Ciúme, acho que o Shitake espanta as aves por isso. Qualquer ser que se aproxime da casa e de nós três ele não tolera. Chia mesmo. No Carnaval, quase teve B.O. com o primo Dom: Não põe corda no meu bloco, ô perna curta! Contraditório, não gosta de agarramento, mas chega chegando se outro cão ou pessoa tocar alguém que ele ama. Empurra o Guga quando ele se encaixa no colo do tio João; ataca a Lelê de lambida se ela vem nos abraçar. Sempre rosnando.
 
Observando que ele também resmunga sozinho, temos pensado que são conversas com o mundo e consigo mesmo. Nosso cãozinho tricolor virou um grande falador preto luminoso que não tem medo de nada.

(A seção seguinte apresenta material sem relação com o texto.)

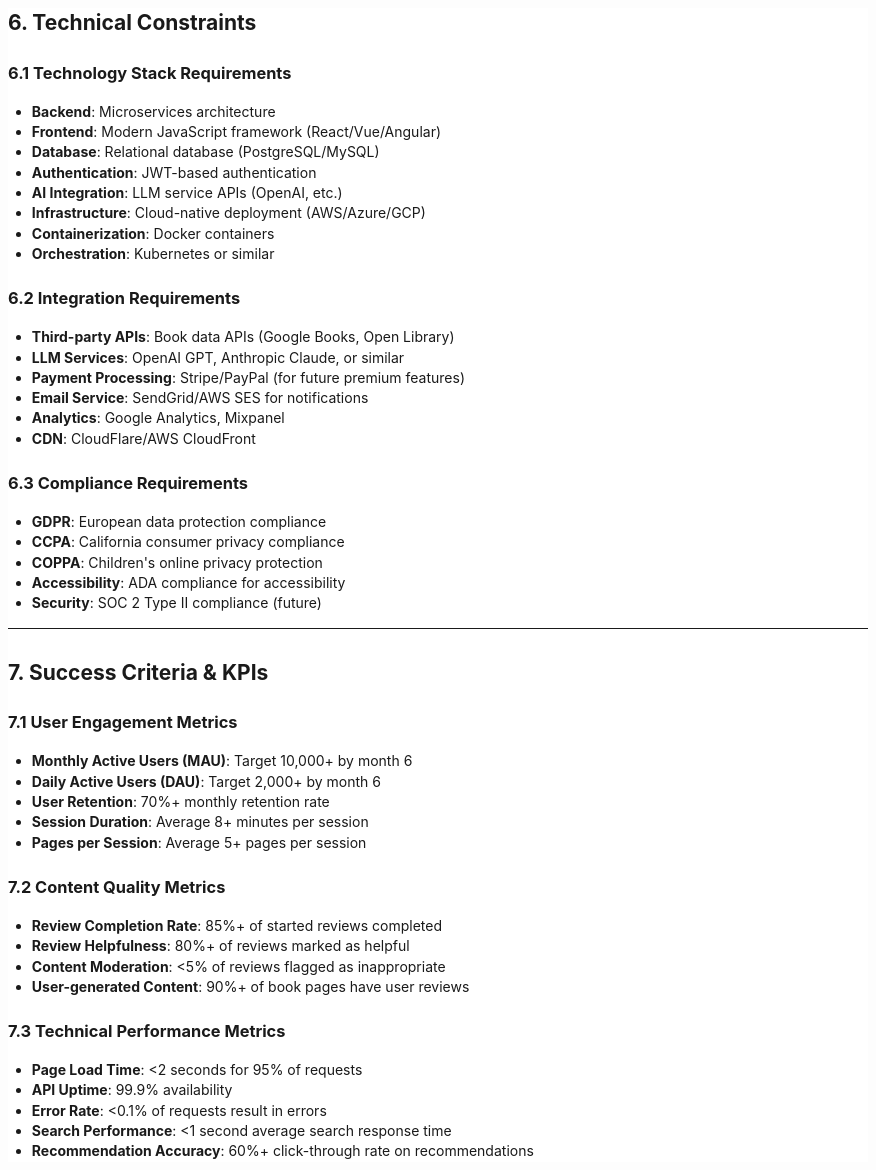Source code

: 
## 6. Technical Constraints

### 6.1 Technology Stack Requirements
- **Backend**: Microservices architecture
- **Frontend**: Modern JavaScript framework (React/Vue/Angular)
- **Database**: Relational database (PostgreSQL/MySQL)
- **Authentication**: JWT-based authentication
- **AI Integration**: LLM service APIs (OpenAI, etc.)
- **Infrastructure**: Cloud-native deployment (AWS/Azure/GCP)
- **Containerization**: Docker containers
- **Orchestration**: Kubernetes or similar

### 6.2 Integration Requirements
- **Third-party APIs**: Book data APIs (Google Books, Open Library)
- **LLM Services**: OpenAI GPT, Anthropic Claude, or similar
- **Payment Processing**: Stripe/PayPal (for future premium features)
- **Email Service**: SendGrid/AWS SES for notifications
- **Analytics**: Google Analytics, Mixpanel
- **CDN**: CloudFlare/AWS CloudFront

### 6.3 Compliance Requirements
- **GDPR**: European data protection compliance
- **CCPA**: California consumer privacy compliance
- **COPPA**: Children's online privacy protection
- **Accessibility**: ADA compliance for accessibility
- **Security**: SOC 2 Type II compliance (future)

---

## 7. Success Criteria & KPIs

### 7.1 User Engagement Metrics
- **Monthly Active Users (MAU)**: Target 10,000+ by month 6
- **Daily Active Users (DAU)**: Target 2,000+ by month 6
- **User Retention**: 70%+ monthly retention rate
- **Session Duration**: Average 8+ minutes per session
- **Pages per Session**: Average 5+ pages per session

### 7.2 Content Quality Metrics
- **Review Completion Rate**: 85%+ of started reviews completed
- **Review Helpfulness**: 80%+ of reviews marked as helpful
- **Content Moderation**: <5% of reviews flagged as inappropriate
- **User-generated Content**: 90%+ of book pages have user reviews

### 7.3 Technical Performance Metrics
- **Page Load Time**: <2 seconds for 95% of requests
- **API Uptime**: 99.9% availability
- **Error Rate**: <0.1% of requests result in errors
- **Search Performance**: <1 second average search response time
- **Recommendation Accuracy**: 60%+ click-through rate on recommendations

Em noites de chuva, relâmpagos e trovões, enquanto o Guga à Scooby-doo nos pede colo em cima da cama, Shitake sobe atrás e dorme feito um anjo. Se lhe mandamos descer, faz cara de desentendido e pesa o corpo. No chão, ele não se deita: se joga! Pra dormir, “contar um caso”, ficar de olho, ser o que quiser: o caçula da casa, a esperança peluda, a alegria espichada, a companhia que não falha, o filho que tem-nos deixado feliz pra cachorro!